I could not move, just take my pill.

So in I walked without a fear

Of sword, knife, or even spear.

I climbed on the table and was there strapped down

Just as though I’d robbed half the town.

But I took it easy and did not weep

And asked them to go, so I could sleep.

We joked awhile about this and that

In fact, we had quite a jolly chat.

Then all of a sudden my eyes they did cover

And very soon I began to smother.

(Continued)

Then from the earth I seemed to rise.

Things grew dark, how dim my eyes.

If death is worse than this affair

Oh, God in Heaven, hear my prayer!

When next my eyes finally saw the light

I was in my room and all was bright.

I tried to move, but oh, the pain

The knife and ether were to blame.

There are numerous things I will not mention

Because the night nurse drew my attention.

Her beautiful hair, eyes, and loving heart

Caused all my sickness to depart.

It seemed to me when my pulse she’d take

That my heart was swimming in a lake.

She would rub my back when it ached at night

With her nice soft hands, so pretty and white.

My heart with joy and rapture would swell

And the hospital seemed more like Heaven than Hell.

It seemed to me of all the joy

That ever came to this farmer boy

Came to me when I could see

That charming night nurse at the Dee.

When I had to go down to the doctor to get the plaster pulled off of my belly, I took it in there and read it to the office nurse.
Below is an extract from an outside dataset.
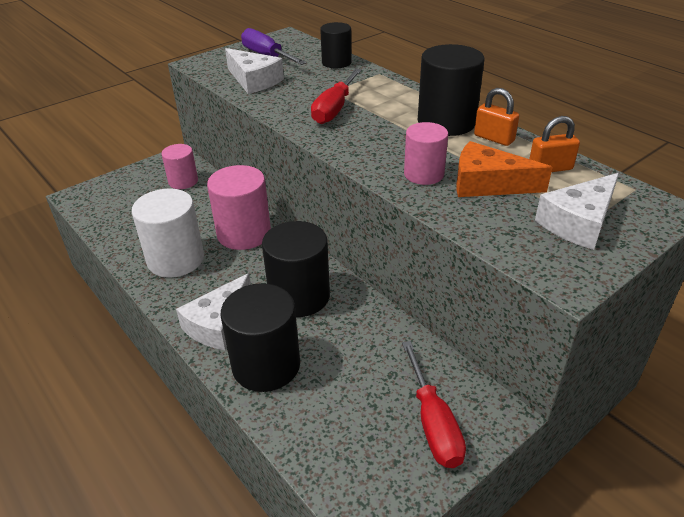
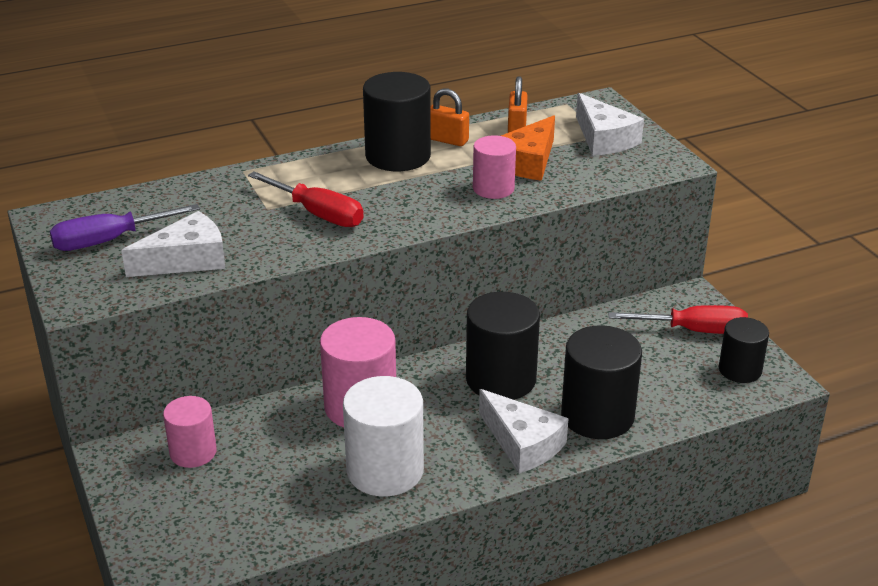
camera: 75 degrees left, 5 degrees down
(336, 62) = (184, 193): black cylinder -> black cylinder (740, 370)
(494, 138) = (447, 140): orange padlock -> orange padlock turned 60 degrees clockwise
She called the doctor out and he read it. Then he said, “I’ll take you home.” He had one of the first automobiles in Ogden. Instead of taking me home, he took me to the hospital and called all the nurses out and wanted to know who that charming night nurse was. Well, I wish I could have fallen through the floor; kinda’ embarrassed me.

During the winter of 1912-13 I attended the UAC again. I quit in April to help Father with the spring planting. He and I ran Uncle John’s ranch on shares.